The campaign was launched after a cluster of six cases was discovered in one residential compound. Wuhan, where the global pandemic is believed to have started late last year, was by far the city hit hardest in China.
TOKYO — Japan Prime Minister Shinzo Abe says his government will compile a fresh stimulus package worth about 100 trillion yen ($930 billion) to provide financial support for companies hit by the coronavirus pandemic.
Abe unveiled the new stimulus at a news conference Monday as he declared an end to a coronavirus state of emergency across the nation, as he removed the measure in five remaining prefectures including Tokyo.

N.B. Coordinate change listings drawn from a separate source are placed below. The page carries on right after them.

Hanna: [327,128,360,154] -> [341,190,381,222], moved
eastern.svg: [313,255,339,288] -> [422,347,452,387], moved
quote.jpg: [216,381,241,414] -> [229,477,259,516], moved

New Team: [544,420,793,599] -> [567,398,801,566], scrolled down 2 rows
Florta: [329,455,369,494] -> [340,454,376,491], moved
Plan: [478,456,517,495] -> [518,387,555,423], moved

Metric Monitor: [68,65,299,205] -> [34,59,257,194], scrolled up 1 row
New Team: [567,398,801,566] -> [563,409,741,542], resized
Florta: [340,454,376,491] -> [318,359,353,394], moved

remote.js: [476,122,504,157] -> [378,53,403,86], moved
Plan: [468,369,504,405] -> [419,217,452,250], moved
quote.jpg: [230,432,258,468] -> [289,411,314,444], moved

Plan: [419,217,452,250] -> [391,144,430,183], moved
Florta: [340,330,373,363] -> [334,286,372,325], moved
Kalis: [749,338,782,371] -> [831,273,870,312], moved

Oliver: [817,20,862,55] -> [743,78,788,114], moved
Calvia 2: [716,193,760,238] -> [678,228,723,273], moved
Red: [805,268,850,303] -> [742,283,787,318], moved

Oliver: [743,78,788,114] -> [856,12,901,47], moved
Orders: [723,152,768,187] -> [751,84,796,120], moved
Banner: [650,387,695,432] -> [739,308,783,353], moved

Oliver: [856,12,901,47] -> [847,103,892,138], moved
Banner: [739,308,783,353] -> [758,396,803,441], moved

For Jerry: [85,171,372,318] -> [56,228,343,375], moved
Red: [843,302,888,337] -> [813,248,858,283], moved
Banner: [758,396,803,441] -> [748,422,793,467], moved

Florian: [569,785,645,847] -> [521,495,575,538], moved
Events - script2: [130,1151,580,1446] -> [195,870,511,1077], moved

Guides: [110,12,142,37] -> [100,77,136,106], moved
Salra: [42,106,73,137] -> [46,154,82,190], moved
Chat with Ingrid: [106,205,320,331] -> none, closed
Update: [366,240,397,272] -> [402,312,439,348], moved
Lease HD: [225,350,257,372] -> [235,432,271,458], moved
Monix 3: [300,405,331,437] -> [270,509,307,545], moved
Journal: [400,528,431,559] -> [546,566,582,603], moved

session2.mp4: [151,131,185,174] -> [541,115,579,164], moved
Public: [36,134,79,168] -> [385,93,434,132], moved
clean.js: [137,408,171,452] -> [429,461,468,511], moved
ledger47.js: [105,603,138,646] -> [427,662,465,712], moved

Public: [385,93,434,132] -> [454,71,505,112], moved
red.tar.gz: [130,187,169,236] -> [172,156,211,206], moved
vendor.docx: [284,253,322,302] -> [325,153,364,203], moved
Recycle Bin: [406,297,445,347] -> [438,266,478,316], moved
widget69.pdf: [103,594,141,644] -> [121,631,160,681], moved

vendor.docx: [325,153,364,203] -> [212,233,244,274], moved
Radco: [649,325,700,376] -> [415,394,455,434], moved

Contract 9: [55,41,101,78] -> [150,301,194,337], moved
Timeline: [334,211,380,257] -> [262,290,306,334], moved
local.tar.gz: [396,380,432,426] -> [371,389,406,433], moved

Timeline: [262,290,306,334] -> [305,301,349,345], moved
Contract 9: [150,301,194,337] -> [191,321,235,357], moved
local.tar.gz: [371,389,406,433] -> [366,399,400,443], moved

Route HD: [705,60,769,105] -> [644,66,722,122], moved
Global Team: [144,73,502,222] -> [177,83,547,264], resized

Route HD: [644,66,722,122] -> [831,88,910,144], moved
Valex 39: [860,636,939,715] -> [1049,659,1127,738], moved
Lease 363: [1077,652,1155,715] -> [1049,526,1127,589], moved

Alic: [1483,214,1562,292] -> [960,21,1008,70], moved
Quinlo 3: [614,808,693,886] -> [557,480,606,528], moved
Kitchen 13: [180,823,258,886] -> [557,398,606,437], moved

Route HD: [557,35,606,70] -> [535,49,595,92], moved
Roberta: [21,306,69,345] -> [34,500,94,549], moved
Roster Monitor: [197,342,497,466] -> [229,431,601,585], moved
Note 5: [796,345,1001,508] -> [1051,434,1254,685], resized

Abe said a Cabinet approval of funding for the additional stimulus package is expected later this week.
The package would bring the amount of spending to more than 200 trillion yen ($1.9 trillion), he said. The government earlier compiled a 117 trillion yen stimulus package.
Japan, with about 16,600 confirmed cases of COVID-19 and about 850 deaths, has so far avoided a large outbreak like those experienced in the U.S. and the Europe despite its softer restrictions.
But the world’s third-largest economy is fallen into a recession, and public discontent over Abe’s handling of the coronavirus has sent his support ratings tumbling.